In terms of top international launches, “2012” comes in behind Warner Bros.’ “Harry Potter and the Half-Blood Prince” ($236 million), Sony’s “Spider-Man 3″ ($231 million), Disney’s “Pirates of the Caribbean: At World’s End,” ($216 million) and “Harry Potter and the Order of the Phoenix” ($193 million). “2012” bumped Sony’s “Da Vinci Code” ($155 million) from the No. 5 slot.

Placing No. 4 on the domestic top 10 chart was a significant achievement for “Precious,” acquired by Lionsgate at the Sundance Film Festival earlier this year. The harrowing urban drama, toplining newcomer Gabourey Sidibe and Mo’Nique, is playing both arthouses and theaters in predominantly African-American neighborhoods.

Oprah Winfrey and Tyler Perry are exec producers on the film.

“Precious” went into new markets including Philadelphia, San Francisco and Dallas, as well as adding screens in holdover markets Los Angeles, New York, Atlanta and Chicago.

Urban theaters continued to overperform, but Saturday traffic in arthouse theaters was up significantly, a good indication that the film is crossing over.

Pic narrowly lost the No. 3 spot to Overture Films’ George Clooney topliner “The Men Who Stare at Goats,” which declined 51% in its second frame to an estimated $6.2 million from 2,453 theaters for a cume of $23.4 million. “Precious” could pull ahead when final figures are tallied for the weekend.

Like “Precious,” “Mr. Fox” also is a marketing hybrid, targeting both Anderson’s fans and families. Fox Searchlight is consulting with big Fox on marketing the toon.

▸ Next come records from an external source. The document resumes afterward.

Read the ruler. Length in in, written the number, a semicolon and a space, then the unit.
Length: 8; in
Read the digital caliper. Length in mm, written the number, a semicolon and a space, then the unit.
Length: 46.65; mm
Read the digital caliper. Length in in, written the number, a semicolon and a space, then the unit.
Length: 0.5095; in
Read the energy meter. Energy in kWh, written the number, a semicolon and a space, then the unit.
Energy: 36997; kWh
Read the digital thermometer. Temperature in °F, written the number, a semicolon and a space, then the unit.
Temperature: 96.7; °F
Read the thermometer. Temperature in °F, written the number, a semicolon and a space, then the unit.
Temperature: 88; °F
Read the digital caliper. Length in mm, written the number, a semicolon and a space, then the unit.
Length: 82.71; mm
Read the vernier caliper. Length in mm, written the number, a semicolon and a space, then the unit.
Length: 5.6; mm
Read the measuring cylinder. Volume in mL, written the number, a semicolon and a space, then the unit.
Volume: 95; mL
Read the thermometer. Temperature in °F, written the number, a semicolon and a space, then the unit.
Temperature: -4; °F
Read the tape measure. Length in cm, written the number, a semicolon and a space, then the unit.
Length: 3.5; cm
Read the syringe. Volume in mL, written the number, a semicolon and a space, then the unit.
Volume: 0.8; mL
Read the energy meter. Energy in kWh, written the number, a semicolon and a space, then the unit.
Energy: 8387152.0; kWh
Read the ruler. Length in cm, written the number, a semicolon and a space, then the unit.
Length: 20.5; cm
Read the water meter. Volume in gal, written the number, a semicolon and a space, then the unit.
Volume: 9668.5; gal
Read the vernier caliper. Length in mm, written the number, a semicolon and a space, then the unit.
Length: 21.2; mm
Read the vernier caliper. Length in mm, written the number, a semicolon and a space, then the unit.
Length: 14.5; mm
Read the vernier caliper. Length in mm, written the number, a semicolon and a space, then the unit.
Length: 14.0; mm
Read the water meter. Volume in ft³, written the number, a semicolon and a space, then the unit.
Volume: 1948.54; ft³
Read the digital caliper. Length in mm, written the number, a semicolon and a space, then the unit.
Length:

Fox senior VP of domestic distribution Chris Aronson said 65% of the matinee crowd on Saturday were families, who also made up 35% of the Saturday nighttime aud.

“The film is satisfying for both audiences,” Aronson said. “All manner of hens were flushed out of the coop with this one.”

Focus said that while it was disappointed with “Pirate Radio’s” overall performance, the turnout in arthouse theaters in major markets was strong enough to fuel good word of mouth. In the U.K., pic was released under the title “The Boat That Rocked.”